TensorFlow / MLIR-HLO
XLA GPU CodeGen:
- Implementing whole graph LMHLO lowering (all WIP):
- Disable multi-stream support
- Either migrate or turn off --xla_hlo_profile
- Migrate Conditional and While ops
GPU Kernel CodeGen
- We have now launched all unary kernels from our initial launch set. Further kernel launches will require better rank specialization logic, which is planned but not currently being worked on.
- We have further optimized our broadcasting code, introducing the new
chlo.minimum_broadcast_shapes
operation. It is used as a pre-step for binary operations to reduce the number of dimensions to a minimum and hence the iteration space for the compute loop. This is particularly useful on GPU, where we have to recompute the iteration space from a 1d index. - For binary operations, we have started launching operations but have encountered some obstacles in testing. Tests commonly pattern match exact error messages and the ones produced by kernel generator are slightly different. We will need to update tests first, which is under way.
- The team is now looking into better fusion in the presence of broadcasts and performance improvements on CPU. Another focus is moving vectorization to the MLIR infrastructure instead of using LLVM’s vectorizer.
TFRT: A New TensorFlow Runtime
Auto-Fusion for TFRT
- Math function approximations (also works for vectors) landed in MLIR.
- JIT runtime supports functions returning memrefs without wrapping them in async.value
CIRCT : Circuit IR Compilers and Tools aka ‘MLIR for hardware’
- ESI’s Co-simulation feature is v1 feature complete. [Demonstration PR]
Recent Talks
Open MLIR Meeting
Fifth LLVM Performance Workshop at CGO
Slides are online for most talks, here are the MLIR ones:
- Moving LLVM’s code generator to MLIR framework
- Classical Loop Nest Transformation Framework on MLIR
- LTO and Data Layout Optimisations in MLIR
- COMET: Domain Specific Compilation for Heterogenous Targets
Recent Publications
This paper introduces HIR, an MLIR-based intermediate representation (IR) to describe hardware accelerator designs. HIR combines high level language features, such as loops and multi-dimensional tensors, with programmer defined explicit scheduling, to provide a high-level IR suitable for DSL compiler pipelines without compromising control over the micro-architecture of the accelerator.
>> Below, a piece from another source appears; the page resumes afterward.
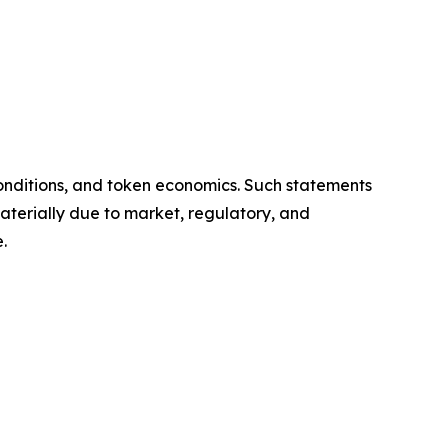
onditions, and token economics. Such statements
aterially due to market, regulatory, and
.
HIR’s explicit schedules allow it to express fine-grained, synchronization-free parallelism and optimizations such as retiming and pipelining. Built as a dialect in MLIR, it draws from best IR practices learnt from communities like those of LLVM. While offering rich optimization opportunities and a high level abstraction, HIR enables sharing of optimizations, utilities and passes with software compiler infrastructure.
Our implementation shows that the code generation time of the HIR code generator is on average 1112x lower than that of Xilinx Vivado HLS on a range of kernels without a compromise on the quality of the generated hardware. We believe that these are significant steps forward in the design of IRs for hardware synthesis and in equipping domain-specific languages with a productive and performing compilation path to custom hardware acceleration.